For many applications, a combination approach is used. The bulk of the code is written in C/C++, which calls key assembly language functions for hardware interaction or performance optimization as needed.
Here are some general guidelines on choosing the programming language:
- Use C/C++ as the primary language when rapid development is needed.
- Opt for assembly language when code size and performance are the utmost priority.
- Leverage C/C++ for hardware abstraction and overall structure, utilizing assembly language selectively.
- Start prototyping in C/C++, then optimize critical parts later in assembly language.
Most ARM microcontrollers include toolchains, libraries and code examples for both assembly language and C/C++ support. Developers have the flexibility to use the best language for their application requirements.
Programming Environments
There are several programming environments and tools used to develop applications on ARM microcontrollers:
Assemblers
Assemblers convert assembly language source files into machine code. Each ARM core has its own assembly language formatted as per the Unified Assembler Language (UAL). Popular assemblers used are:
- GNU Assembler (GAS) – Open source, included with GCC toolchain.

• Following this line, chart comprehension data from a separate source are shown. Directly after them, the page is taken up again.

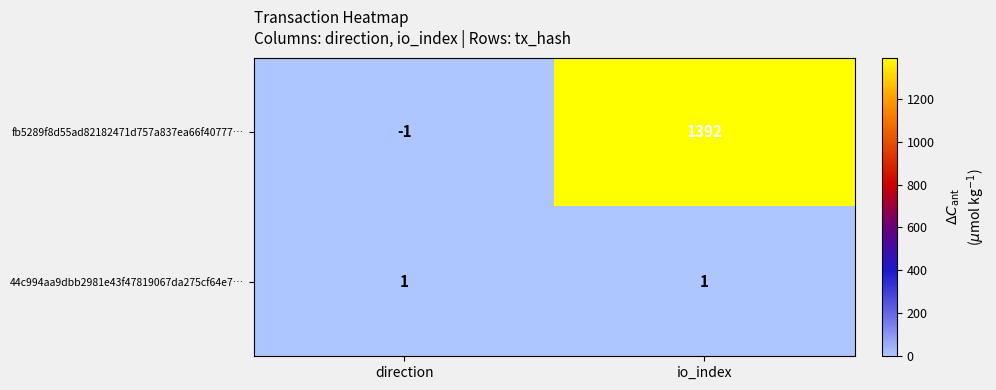

What is the total value across all series at io_index?

1393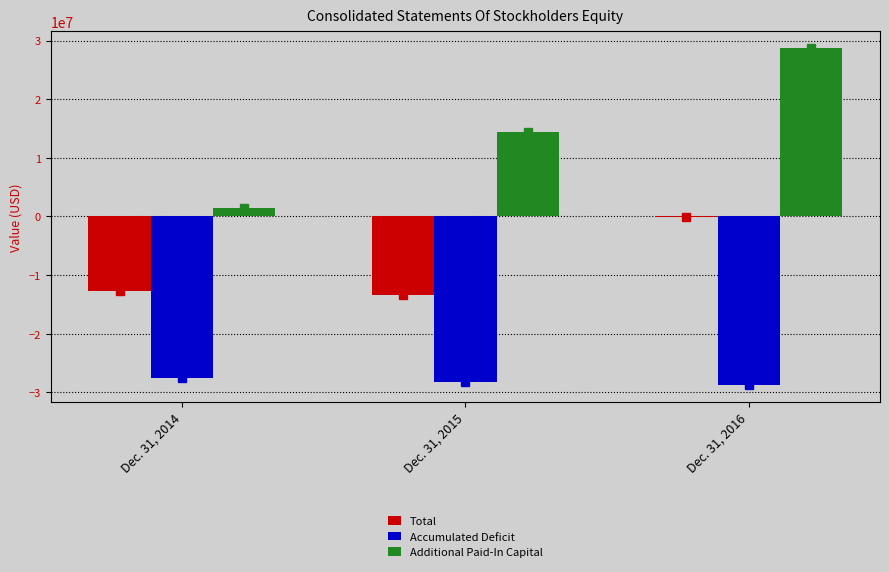

Which series changed the most between Dec. 31, 2014 and Dec. 31, 2015?

Additional Paid-In Capital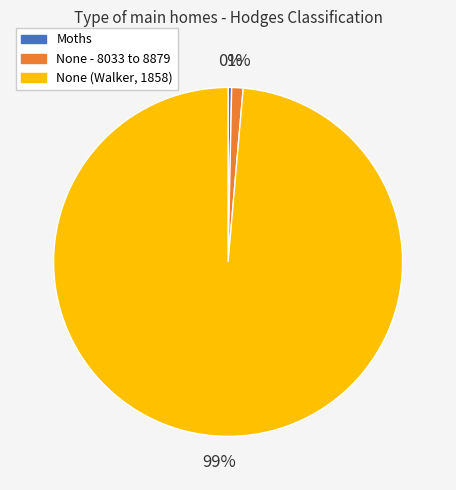

What is the ratio of the value at None - 8033 to 8879 to the value at Moths?

3.2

- ARM Assembler (ARMASM) – Provided by ARM in the ARM Development Studio.
- Keil μVision IDE – Contains assembler for ARM Cortex-M cores.
Compilers
Compilers convert high level C/C++ code into target assembly or machine code. Some commonly used compilers are:
- GCC (GNU Compiler Collection) – Open source compilers with support for C/C++.

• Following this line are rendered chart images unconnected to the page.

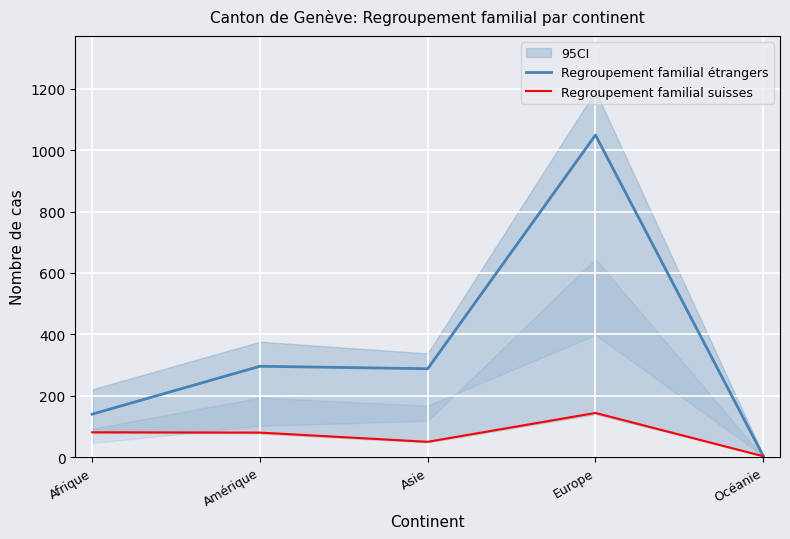

True or false: Regroupement familial suisses and Regroupement familial étrangers cross at least once.

False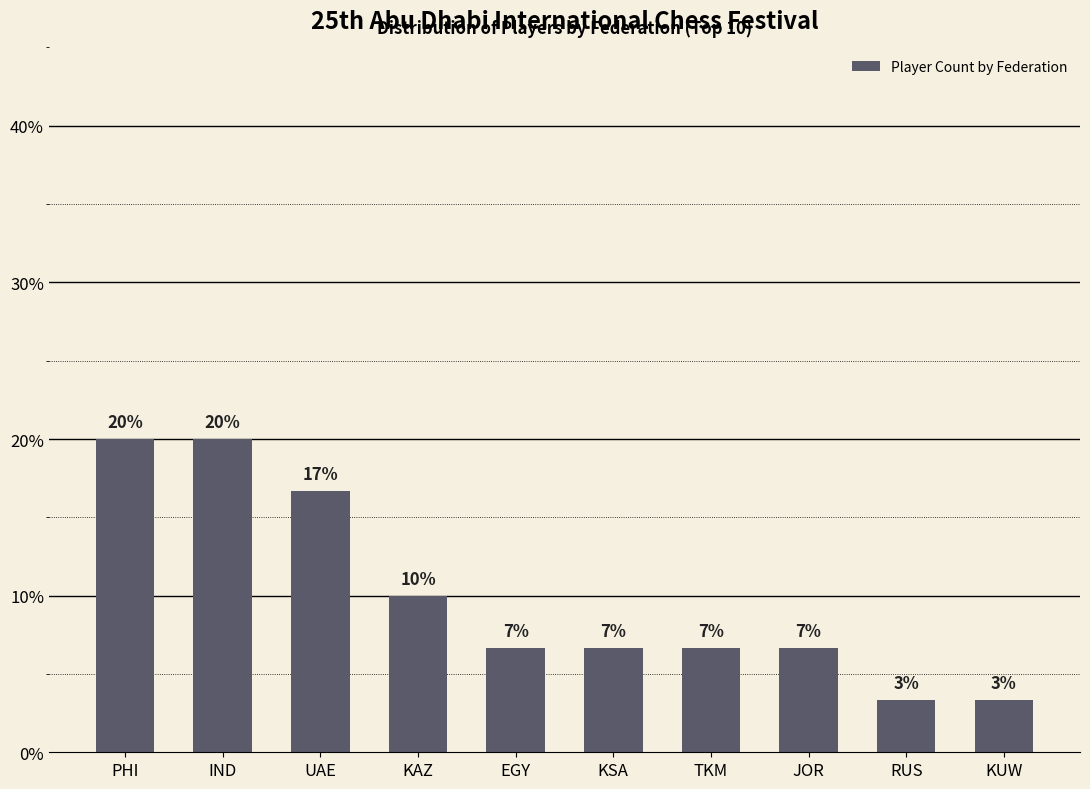

Approximately how many times larger is the value at IND compared to KAZ?

2.0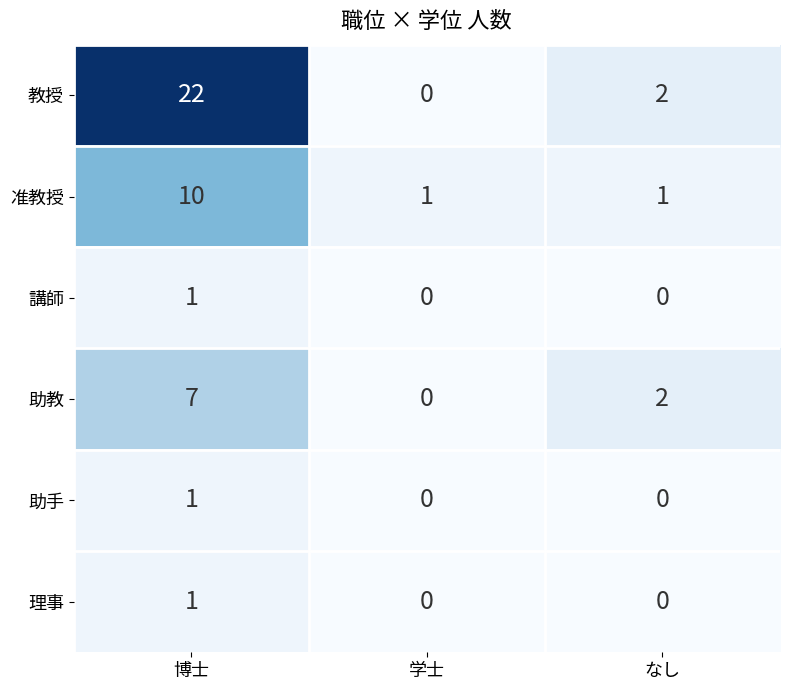

Reading right to left, what are all the values shown in this chart?

教授: 2	0	22
准教授: 1	1	10
講師: 0	0	1
助教: 2	0	7
助手: 0	0	1
理事: 0	0	1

- ARM Compiler – Optimizing C/C++ compilers from ARM.
- IAR C/C++ Compiler – Optimized compilers bundled with IAR’s IDE.
Debuggers
Debuggers are vital tools for testing application code and finding bugs. They allow stepping through code while monitoring registers, memory and peripherals. Some debugging options are:
- GDB – GNU debugger that works with the GCC toolchain.
- ARM Development Studio – Contains debugger from ARM.
- IAR Embedded Workbench – Integrated debugger in IAR’s IDE.
- SEGGER J-Link – Popular JTAG/SWD debug probe with debugging software.
Integrated Development Environments (IDEs)
IDEs provide a unified software environment for managing the entire code development workflow – editing, compiling, debugging etc. Some IDE choices are:
- Eclipse IDE – Open source IDE with ARM plugins available.
- IAR Embedded Workbench – Full featured commercial IDE from IAR Systems.
- Keil μVision IDE – Popular commercial IDE from Arm subsidiary Keil.
Conclusion
ARM microcontrollers provide assembly language and C/C++ support, enabling both low level control and easier high level programming. Assembly language is used when performance and code size are critical, while C/C++ improves developer productivity. The large ecosystem of compilers, debuggers and IDEs available makes ARM microcontrollers flexible and easy to program for a wide range of embedded applications.